- [Exercise description]: Please shorten the paragraph in the passage shown that begins "However, I have never received," keeping its main facts.

Oh, in case you don't notice, I'm having a lot of fun doing this. If you begin to suspect that we might share a peculiar sense of humor - frightening as that may be - please get in touch with me. A quick wit will get me every time.
The rest of this section is a bit outdated, but I'm leaving it in so I don't have to try to come up with something newsworthy.
Now, since the OKC Gestapo has been bugging me to get this thing up to 1,000 words, I'll add this: At this writing, I've just begun shooting a new movie. I play an 80-year-old. I know, it's a "reach," but I can do it! In my first scene (the film's last) I drown . . . oops, don't want to give away the ending.
UPDATE: Just completed my final day of shooting for the above scene. Let me tell you, barefoot and shirtless on an ocean beach, with the temperature in the thirties - it gets pretty chilly. At least the director slipped me a $100 bill for gas money.
How am I doing on words?
However, I have never received any public recognition - recognition for my designs themselves, yes; for myself as the designER, no. This is not unique to me. Very few industrial designers get any recognition for their creations.
I have received quite a bit of recognition for my acting, though - good for the ego, but I get more satisfaction from simply knowing that I've done my best in my performances.
How am I doing on words?
How am I doing on words?

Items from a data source
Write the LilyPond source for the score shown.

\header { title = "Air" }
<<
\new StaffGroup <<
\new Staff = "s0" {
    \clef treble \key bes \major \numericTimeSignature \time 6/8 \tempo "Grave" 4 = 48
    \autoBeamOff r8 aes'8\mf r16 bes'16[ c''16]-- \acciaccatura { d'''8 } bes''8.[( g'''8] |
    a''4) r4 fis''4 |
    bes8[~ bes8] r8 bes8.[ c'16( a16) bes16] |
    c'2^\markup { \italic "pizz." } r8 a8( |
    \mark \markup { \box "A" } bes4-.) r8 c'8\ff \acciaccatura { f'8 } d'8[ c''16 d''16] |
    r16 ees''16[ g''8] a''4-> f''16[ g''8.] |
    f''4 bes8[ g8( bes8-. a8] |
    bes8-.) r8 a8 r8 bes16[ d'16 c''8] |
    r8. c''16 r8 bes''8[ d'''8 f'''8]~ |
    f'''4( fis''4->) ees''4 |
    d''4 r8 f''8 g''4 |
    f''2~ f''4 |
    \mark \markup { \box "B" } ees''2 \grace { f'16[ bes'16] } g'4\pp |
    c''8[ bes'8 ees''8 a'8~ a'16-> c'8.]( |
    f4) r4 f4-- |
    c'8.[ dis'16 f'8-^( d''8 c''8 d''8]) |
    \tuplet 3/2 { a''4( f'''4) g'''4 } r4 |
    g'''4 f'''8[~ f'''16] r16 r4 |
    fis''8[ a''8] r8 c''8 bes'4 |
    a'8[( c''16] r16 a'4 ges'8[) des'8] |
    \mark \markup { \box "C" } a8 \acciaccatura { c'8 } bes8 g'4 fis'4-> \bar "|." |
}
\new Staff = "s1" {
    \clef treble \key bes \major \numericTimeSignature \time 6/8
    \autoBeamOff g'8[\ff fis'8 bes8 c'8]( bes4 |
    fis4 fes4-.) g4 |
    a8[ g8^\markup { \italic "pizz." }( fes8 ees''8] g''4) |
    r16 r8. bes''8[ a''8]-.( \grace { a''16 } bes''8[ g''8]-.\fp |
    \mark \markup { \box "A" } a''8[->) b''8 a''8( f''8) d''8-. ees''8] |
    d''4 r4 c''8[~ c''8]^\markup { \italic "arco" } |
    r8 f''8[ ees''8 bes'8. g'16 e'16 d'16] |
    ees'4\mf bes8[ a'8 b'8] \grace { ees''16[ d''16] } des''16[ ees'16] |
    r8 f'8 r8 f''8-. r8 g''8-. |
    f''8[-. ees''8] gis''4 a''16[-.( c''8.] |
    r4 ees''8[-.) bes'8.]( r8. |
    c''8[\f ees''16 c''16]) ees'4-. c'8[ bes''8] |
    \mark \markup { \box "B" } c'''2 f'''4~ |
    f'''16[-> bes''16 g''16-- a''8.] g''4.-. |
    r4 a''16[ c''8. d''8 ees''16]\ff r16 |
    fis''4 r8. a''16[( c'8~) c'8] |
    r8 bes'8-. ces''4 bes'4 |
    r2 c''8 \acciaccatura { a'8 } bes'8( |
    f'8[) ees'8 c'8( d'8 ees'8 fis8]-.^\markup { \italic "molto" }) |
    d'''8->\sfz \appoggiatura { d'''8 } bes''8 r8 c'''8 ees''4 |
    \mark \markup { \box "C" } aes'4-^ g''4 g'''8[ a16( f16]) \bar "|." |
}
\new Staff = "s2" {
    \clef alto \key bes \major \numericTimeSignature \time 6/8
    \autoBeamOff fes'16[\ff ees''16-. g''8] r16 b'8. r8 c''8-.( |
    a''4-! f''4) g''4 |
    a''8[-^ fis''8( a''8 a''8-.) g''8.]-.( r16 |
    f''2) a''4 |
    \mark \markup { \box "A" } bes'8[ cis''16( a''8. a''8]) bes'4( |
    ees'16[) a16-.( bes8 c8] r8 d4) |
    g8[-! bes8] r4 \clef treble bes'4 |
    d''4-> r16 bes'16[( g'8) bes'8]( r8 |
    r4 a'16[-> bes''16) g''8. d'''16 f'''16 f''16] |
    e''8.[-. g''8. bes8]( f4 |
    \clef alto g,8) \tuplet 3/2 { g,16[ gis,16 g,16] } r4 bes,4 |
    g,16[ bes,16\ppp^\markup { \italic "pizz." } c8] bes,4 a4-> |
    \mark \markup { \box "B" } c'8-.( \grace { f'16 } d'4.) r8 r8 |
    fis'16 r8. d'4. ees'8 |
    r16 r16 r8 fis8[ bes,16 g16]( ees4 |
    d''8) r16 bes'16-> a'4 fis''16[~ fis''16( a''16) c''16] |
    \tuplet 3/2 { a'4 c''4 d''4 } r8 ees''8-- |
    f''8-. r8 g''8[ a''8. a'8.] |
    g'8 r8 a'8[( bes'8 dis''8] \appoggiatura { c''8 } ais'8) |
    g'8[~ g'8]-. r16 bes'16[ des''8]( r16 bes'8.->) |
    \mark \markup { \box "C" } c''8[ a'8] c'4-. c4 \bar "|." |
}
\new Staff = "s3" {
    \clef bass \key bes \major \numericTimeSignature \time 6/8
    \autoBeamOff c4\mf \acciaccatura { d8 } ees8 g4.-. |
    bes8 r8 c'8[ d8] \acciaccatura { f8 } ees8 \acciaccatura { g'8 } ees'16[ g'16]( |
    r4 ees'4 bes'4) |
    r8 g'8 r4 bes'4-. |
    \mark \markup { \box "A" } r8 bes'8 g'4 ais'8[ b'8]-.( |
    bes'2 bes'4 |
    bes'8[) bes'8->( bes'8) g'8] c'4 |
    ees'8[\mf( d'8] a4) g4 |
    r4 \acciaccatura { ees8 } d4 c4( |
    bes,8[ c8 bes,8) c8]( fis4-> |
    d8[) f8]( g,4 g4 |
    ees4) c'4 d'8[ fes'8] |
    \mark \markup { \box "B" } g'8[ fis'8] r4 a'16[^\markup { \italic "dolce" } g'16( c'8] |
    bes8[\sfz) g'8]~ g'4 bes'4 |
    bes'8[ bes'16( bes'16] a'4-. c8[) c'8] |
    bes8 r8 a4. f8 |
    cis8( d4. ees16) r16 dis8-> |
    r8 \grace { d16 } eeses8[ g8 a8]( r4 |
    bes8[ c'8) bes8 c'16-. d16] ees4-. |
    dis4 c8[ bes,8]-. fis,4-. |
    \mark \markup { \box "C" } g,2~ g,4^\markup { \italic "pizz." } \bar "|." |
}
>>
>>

- [Response]: The writer's designs have received public recognition, but the writer, as their designer, never has. This is common: very few industrial designers are recognized for their creations.